(Collection entries)
--- START ---

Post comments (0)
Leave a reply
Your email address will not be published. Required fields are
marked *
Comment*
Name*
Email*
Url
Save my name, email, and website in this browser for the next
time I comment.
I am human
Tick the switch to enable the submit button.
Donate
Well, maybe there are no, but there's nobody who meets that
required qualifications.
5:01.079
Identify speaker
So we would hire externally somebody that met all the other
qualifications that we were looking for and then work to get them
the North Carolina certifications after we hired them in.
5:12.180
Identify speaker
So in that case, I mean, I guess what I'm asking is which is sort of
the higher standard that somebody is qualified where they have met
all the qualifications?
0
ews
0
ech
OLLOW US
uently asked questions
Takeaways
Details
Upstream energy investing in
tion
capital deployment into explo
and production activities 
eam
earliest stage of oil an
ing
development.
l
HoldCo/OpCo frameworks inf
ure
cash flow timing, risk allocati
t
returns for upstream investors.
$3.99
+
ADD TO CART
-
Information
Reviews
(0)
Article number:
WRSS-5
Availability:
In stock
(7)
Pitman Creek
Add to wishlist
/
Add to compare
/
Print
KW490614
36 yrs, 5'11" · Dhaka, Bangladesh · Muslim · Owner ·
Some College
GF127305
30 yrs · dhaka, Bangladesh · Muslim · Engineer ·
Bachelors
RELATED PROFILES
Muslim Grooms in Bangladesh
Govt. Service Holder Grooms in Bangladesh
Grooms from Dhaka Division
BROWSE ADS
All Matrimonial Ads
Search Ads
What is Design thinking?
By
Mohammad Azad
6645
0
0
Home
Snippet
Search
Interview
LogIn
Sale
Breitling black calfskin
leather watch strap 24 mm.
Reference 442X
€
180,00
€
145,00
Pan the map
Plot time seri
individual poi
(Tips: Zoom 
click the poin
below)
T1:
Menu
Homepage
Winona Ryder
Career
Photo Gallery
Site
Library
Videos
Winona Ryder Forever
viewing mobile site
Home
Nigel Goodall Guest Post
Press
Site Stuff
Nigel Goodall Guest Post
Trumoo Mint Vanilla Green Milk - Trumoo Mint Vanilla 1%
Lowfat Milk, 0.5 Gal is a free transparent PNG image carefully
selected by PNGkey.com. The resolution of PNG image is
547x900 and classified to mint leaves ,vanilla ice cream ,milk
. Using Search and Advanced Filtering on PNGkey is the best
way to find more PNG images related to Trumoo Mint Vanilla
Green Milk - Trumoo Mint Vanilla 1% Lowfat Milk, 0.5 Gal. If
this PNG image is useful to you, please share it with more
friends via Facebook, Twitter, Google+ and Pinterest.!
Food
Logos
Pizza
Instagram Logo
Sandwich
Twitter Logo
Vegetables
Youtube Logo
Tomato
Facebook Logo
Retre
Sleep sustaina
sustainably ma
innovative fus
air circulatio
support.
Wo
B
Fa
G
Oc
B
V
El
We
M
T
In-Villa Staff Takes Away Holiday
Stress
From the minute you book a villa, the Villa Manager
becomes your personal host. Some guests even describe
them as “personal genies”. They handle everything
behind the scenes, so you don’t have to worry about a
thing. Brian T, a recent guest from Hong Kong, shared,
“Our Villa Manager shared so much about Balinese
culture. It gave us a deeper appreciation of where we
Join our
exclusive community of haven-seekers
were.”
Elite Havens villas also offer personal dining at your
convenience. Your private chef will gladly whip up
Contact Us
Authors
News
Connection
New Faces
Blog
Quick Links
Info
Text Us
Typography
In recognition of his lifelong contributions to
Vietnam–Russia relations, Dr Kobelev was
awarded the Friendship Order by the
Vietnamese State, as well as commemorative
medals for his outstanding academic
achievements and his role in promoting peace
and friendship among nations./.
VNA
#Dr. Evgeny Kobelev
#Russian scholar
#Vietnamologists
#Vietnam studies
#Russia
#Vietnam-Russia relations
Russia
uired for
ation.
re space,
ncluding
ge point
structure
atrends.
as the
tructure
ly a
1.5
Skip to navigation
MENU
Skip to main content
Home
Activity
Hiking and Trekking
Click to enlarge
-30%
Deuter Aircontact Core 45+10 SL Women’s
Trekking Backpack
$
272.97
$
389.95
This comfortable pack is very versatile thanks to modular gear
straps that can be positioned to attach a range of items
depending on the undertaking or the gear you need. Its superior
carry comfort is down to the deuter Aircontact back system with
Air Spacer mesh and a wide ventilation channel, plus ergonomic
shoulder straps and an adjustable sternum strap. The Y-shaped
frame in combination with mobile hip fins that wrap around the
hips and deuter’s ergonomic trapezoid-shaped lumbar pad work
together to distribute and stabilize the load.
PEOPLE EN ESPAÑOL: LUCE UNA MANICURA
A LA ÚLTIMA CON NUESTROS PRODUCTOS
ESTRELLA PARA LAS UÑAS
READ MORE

--- END ---

» Task
Retype only this portion of the data above: the line containing "Tick the switch to enable the submit button.", the line containing "Plot time seri", and all lines between them, exactly.

» Written reply
Tick the switch to enable the submit button.
Donate
Well, maybe there are no, but there's nobody who meets that
required qualifications.
5:01.079
Identify speaker
So we would hire externally somebody that met all the other
qualifications that we were looking for and then work to get them
the North Carolina certifications after we hired them in.
5:12.180
Identify speaker
So in that case, I mean, I guess what I'm asking is which is sort of
the higher standard that somebody is qualified where they have met
all the qualifications?
0
ews
0
ech
OLLOW US
uently asked questions
Takeaways
Details
Upstream energy investing in
tion
capital deployment into explo
and production activities 
eam
earliest stage of oil an
ing
development.
l
HoldCo/OpCo frameworks inf
ure
cash flow timing, risk allocati
t
returns for upstream investors.
$3.99
+
ADD TO CART
-
Information
Reviews
(0)
Article number:
WRSS-5
Availability:
In stock
(7)
Pitman Creek
Add to wishlist
/
Add to compare
/
Print
KW490614
36 yrs, 5'11" · Dhaka, Bangladesh · Muslim · Owner ·
Some College
GF127305
30 yrs · dhaka, Bangladesh · Muslim · Engineer ·
Bachelors
RELATED PROFILES
Muslim Grooms in Bangladesh
Govt. Service Holder Grooms in Bangladesh
Grooms from Dhaka Division
BROWSE ADS
All Matrimonial Ads
Search Ads
What is Design thinking?
By
Mohammad Azad
6645
0
0
Home
Snippet
Search
Interview
LogIn
Sale
Breitling black calfskin
leather watch strap 24 mm.
Reference 442X
€
180,00
€
145,00
Pan the map
Plot time seri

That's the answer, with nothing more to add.